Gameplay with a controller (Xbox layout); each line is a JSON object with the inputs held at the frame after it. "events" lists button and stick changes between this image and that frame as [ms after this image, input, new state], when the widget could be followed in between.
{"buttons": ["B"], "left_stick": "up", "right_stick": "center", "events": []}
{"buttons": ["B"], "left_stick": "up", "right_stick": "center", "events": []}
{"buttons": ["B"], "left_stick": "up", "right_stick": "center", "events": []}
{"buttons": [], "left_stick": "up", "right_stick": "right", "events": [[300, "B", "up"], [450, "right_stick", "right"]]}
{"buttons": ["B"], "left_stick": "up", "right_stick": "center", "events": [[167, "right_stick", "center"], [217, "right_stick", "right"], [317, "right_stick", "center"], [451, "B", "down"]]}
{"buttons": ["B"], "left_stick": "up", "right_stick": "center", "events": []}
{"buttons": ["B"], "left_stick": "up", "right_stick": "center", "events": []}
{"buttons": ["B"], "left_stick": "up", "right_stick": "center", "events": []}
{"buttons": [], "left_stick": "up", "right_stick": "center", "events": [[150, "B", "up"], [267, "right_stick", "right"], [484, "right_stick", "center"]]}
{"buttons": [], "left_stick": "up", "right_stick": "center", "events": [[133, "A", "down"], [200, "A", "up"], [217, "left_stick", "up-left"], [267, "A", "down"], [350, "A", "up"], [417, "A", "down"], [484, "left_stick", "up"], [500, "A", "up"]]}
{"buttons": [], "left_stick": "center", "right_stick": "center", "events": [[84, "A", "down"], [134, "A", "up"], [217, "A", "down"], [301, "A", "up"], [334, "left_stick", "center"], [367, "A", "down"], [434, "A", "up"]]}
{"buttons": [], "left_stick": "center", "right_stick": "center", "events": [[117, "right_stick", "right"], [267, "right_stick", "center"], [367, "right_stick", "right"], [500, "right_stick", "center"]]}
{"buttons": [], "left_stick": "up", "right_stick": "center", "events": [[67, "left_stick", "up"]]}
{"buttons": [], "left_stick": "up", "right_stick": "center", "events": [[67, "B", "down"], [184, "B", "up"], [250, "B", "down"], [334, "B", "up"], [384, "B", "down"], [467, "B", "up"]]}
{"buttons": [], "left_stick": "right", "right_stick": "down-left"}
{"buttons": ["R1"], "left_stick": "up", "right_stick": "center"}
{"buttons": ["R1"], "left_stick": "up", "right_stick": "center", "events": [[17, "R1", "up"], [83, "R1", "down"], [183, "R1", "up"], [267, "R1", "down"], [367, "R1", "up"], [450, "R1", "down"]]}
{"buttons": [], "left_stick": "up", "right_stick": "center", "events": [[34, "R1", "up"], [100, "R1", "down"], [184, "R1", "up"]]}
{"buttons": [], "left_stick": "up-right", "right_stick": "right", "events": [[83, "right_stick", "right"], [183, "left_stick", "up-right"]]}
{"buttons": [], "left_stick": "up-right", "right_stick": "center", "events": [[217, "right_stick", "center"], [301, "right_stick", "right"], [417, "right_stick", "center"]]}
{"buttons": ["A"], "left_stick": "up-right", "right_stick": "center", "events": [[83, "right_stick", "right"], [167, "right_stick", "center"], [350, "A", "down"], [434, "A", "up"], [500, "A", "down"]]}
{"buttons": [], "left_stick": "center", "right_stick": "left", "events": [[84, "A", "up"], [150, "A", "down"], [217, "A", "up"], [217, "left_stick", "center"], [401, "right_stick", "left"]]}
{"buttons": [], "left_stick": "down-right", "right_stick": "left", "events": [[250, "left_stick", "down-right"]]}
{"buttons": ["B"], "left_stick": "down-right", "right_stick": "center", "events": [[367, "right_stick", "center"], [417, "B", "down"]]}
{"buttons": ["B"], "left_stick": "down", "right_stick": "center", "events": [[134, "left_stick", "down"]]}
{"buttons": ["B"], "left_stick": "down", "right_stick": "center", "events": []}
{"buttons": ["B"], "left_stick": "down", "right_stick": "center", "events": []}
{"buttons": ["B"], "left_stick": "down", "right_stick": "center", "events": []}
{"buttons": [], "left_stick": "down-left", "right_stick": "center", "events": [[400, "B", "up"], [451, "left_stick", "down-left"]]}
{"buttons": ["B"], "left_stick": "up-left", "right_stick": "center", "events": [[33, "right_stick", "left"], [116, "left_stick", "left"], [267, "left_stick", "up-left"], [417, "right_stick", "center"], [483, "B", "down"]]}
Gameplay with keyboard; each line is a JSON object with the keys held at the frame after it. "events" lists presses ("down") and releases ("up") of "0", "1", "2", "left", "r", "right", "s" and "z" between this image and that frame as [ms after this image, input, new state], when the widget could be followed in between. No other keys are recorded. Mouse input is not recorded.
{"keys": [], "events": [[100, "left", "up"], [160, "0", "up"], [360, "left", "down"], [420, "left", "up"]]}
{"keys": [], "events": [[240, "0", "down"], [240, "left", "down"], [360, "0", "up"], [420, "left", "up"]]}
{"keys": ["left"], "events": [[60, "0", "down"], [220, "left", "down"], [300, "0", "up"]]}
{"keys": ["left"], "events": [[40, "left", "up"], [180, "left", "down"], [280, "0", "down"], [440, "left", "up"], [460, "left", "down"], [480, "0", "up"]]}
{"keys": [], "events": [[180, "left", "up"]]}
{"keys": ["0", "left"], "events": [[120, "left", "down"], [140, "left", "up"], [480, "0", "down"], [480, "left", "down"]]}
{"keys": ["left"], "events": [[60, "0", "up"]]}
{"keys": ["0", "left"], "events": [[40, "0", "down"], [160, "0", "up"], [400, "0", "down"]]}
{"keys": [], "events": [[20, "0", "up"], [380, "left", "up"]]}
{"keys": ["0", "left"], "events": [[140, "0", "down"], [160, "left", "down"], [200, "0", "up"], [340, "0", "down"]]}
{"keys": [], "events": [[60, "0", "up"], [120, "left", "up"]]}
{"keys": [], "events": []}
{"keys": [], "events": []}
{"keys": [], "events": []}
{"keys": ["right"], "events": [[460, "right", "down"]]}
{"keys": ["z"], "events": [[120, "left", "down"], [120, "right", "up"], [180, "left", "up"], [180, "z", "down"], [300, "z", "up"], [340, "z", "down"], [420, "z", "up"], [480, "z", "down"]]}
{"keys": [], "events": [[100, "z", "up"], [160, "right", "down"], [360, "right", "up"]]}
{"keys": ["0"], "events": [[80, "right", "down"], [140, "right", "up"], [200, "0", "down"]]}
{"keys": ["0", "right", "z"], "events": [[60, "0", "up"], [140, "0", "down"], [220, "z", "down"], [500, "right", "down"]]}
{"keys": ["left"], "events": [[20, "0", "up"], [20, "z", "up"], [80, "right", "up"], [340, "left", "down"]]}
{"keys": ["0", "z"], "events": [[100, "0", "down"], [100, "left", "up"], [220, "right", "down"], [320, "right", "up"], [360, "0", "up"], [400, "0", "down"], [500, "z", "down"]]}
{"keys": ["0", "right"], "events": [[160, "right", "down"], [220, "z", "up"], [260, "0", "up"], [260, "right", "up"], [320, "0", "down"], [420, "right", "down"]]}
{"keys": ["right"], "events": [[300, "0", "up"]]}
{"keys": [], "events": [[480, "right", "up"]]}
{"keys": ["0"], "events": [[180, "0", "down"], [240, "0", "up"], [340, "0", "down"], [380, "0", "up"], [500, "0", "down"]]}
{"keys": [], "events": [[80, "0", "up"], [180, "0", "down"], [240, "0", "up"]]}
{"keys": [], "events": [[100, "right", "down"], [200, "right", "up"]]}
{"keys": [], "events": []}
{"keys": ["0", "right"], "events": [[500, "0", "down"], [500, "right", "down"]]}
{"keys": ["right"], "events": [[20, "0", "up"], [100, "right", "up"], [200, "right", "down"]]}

◆ ◆ ◆ ◆ ◆

About this task: Emit the full listing verbatim.

Task response:
Gameplay with a controller (Xbox layout); each line is a JSON object with the inputs held at the frame after it. "events" lists button and stick changes between this image and that frame as [ms after this image, input, new state], when the widget could be followed in between.
{"buttons": ["B"], "left_stick": "up", "right_stick": "center", "events": []}
{"buttons": ["B"], "left_stick": "up", "right_stick": "center", "events": []}
{"buttons": ["B"], "left_stick": "up", "right_stick": "center", "events": []}
{"buttons": [], "left_stick": "up", "right_stick": "right", "events": [[300, "B", "up"], [450, "right_stick", "right"]]}
{"buttons": ["B"], "left_stick": "up", "right_stick": "center", "events": [[167, "right_stick", "center"], [217, "right_stick", "right"], [317, "right_stick", "center"], [451, "B", "down"]]}
{"buttons": ["B"], "left_stick": "up", "right_stick": "center", "events": []}
{"buttons": ["B"], "left_stick": "up", "right_stick": "center", "events": []}
{"buttons": ["B"], "left_stick": "up", "right_stick": "center", "events": []}
{"buttons": [], "left_stick": "up", "right_stick": "center", "events": [[150, "B", "up"], [267, "right_stick", "right"], [484, "right_stick", "center"]]}
{"buttons": [], "left_stick": "up", "right_stick": "center", "events": [[133, "A", "down"], [200, "A", "up"], [217, "left_stick", "up-left"], [267, "A", "down"], [350, "A", "up"], [417, "A", "down"], [484, "left_stick", "up"], [500, "A", "up"]]}
{"buttons": [], "left_stick": "center", "right_stick": "center", "events": [[84, "A", "down"], [134, "A", "up"], [217, "A", "down"], [301, "A", "up"], [334, "left_stick", "center"], [367, "A", "down"], [434, "A", "up"]]}
{"buttons": [], "left_stick": "center", "right_stick": "center", "events": [[117, "right_stick", "right"], [267, "right_stick", "center"], [367, "right_stick", "right"], [500, "right_stick", "center"]]}
{"buttons": [], "left_stick": "up", "right_stick": "center", "events": [[67, "left_stick", "up"]]}
{"buttons": [], "left_stick": "up", "right_stick": "center", "events": [[67, "B", "down"], [184, "B", "up"], [250, "B", "down"], [334, "B", "up"], [384, "B", "down"], [467, "B", "up"]]}
{"buttons": [], "left_stick": "right", "right_stick": "down-left"}
{"buttons": ["R1"], "left_stick": "up", "right_stick": "center"}
{"buttons": ["R1"], "left_stick": "up", "right_stick": "center", "events": [[17, "R1", "up"], [83, "R1", "down"], [183, "R1", "up"], [267, "R1", "down"], [367, "R1", "up"], [450, "R1", "down"]]}
{"buttons": [], "left_stick": "up", "right_stick": "center", "events": [[34, "R1", "up"], [100, "R1", "down"], [184, "R1", "up"]]}
{"buttons": [], "left_stick": "up-right", "right_stick": "right", "events": [[83, "right_stick", "right"], [183, "left_stick", "up-right"]]}
{"buttons": [], "left_stick": "up-right", "right_stick": "center", "events": [[217, "right_stick", "center"], [301, "right_stick", "right"], [417, "right_stick", "center"]]}
{"buttons": ["A"], "left_stick": "up-right", "right_stick": "center", "events": [[83, "right_stick", "right"], [167, "right_stick", "center"], [350, "A", "down"], [434, "A", "up"], [500, "A", "down"]]}
{"buttons": [], "left_stick": "center", "right_stick": "left", "events": [[84, "A", "up"], [150, "A", "down"], [217, "A", "up"], [217, "left_stick", "center"], [401, "right_stick", "left"]]}
{"buttons": [], "left_stick": "down-right", "right_stick": "left", "events": [[250, "left_stick", "down-right"]]}
{"buttons": ["B"], "left_stick": "down-right", "right_stick": "center", "events": [[367, "right_stick", "center"], [417, "B", "down"]]}
{"buttons": ["B"], "left_stick": "down", "right_stick": "center", "events": [[134, "left_stick", "down"]]}
{"buttons": ["B"], "left_stick": "down", "right_stick": "center", "events": []}
{"buttons": ["B"], "left_stick": "down", "right_stick": "center", "events": []}
{"buttons": ["B"], "left_stick": "down", "right_stick": "center", "events": []}
{"buttons": [], "left_stick": "down-left", "right_stick": "center", "events": [[400, "B", "up"], [451, "left_stick", "down-left"]]}
{"buttons": ["B"], "left_stick": "up-left", "right_stick": "center", "events": [[33, "right_stick", "left"], [116, "left_stick", "left"], [267, "left_stick", "up-left"], [417, "right_stick", "center"], [483, "B", "down"]]}
Gameplay with keyboard; each line is a JSON object with the keys held at the frame after it. "events" lists presses ("down") and releases ("up") of "0", "1", "2", "left", "r", "right", "s" and "z" between this image and that frame as [ms after this image, input, new state], when the widget could be followed in between. No other keys are recorded. Mouse input is not recorded.
{"keys": [], "events": [[100, "left", "up"], [160, "0", "up"], [360, "left", "down"], [420, "left", "up"]]}
{"keys": [], "events": [[240, "0", "down"], [240, "left", "down"], [360, "0", "up"], [420, "left", "up"]]}
{"keys": ["left"], "events": [[60, "0", "down"], [220, "left", "down"], [300, "0", "up"]]}
{"keys": ["left"], "events": [[40, "left", "up"], [180, "left", "down"], [280, "0", "down"], [440, "left", "up"], [460, "left", "down"], [480, "0", "up"]]}
{"keys": [], "events": [[180, "left", "up"]]}
{"keys": ["0", "left"], "events": [[120, "left", "down"], [140, "left", "up"], [480, "0", "down"], [480, "left", "down"]]}
{"keys": ["left"], "events": [[60, "0", "up"]]}
{"keys": ["0", "left"], "events": [[40, "0", "down"], [160, "0", "up"], [400, "0", "down"]]}
{"keys": [], "events": [[20, "0", "up"], [380, "left", "up"]]}
{"keys": ["0", "left"], "events": [[140, "0", "down"], [160, "left", "down"], [200, "0", "up"], [340, "0", "down"]]}
{"keys": [], "events": [[60, "0", "up"], [120, "left", "up"]]}
{"keys": [], "events": []}
{"keys": [], "events": []}
{"keys": [], "events": []}
{"keys": ["right"], "events": [[460, "right", "down"]]}
{"keys": ["z"], "events": [[120, "left", "down"], [120, "right", "up"], [180, "left", "up"], [180, "z", "down"], [300, "z", "up"], [340, "z", "down"], [420, "z", "up"], [480, "z", "down"]]}
{"keys": [], "events": [[100, "z", "up"], [160, "right", "down"], [360, "right", "up"]]}
{"keys": ["0"], "events": [[80, "right", "down"], [140, "right", "up"], [200, "0", "down"]]}
{"keys": ["0", "right", "z"], "events": [[60, "0", "up"], [140, "0", "down"], [220, "z", "down"], [500, "right", "down"]]}
{"keys": ["left"], "events": [[20, "0", "up"], [20, "z", "up"], [80, "right", "up"], [340, "left", "down"]]}
{"keys": ["0", "z"], "events": [[100, "0", "down"], [100, "left", "up"], [220, "right", "down"], [320, "right", "up"], [360, "0", "up"], [400, "0", "down"], [500, "z", "down"]]}
{"keys": ["0", "right"], "events": [[160, "right", "down"], [220, "z", "up"], [260, "0", "up"], [260, "right", "up"], [320, "0", "down"], [420, "right", "down"]]}
{"keys": ["right"], "events": [[300, "0", "up"]]}
{"keys": [], "events": [[480, "right", "up"]]}
{"keys": ["0"], "events": [[180, "0", "down"], [240, "0", "up"], [340, "0", "down"], [380, "0", "up"], [500, "0", "down"]]}
{"keys": [], "events": [[80, "0", "up"], [180, "0", "down"], [240, "0", "up"]]}
{"keys": [], "events": [[100, "right", "down"], [200, "right", "up"]]}
{"keys": [], "events": []}
{"keys": ["0", "right"], "events": [[500, "0", "down"], [500, "right", "down"]]}
{"keys": ["right"], "events": [[20, "0", "up"], [100, "right", "up"], [200, "right", "down"]]}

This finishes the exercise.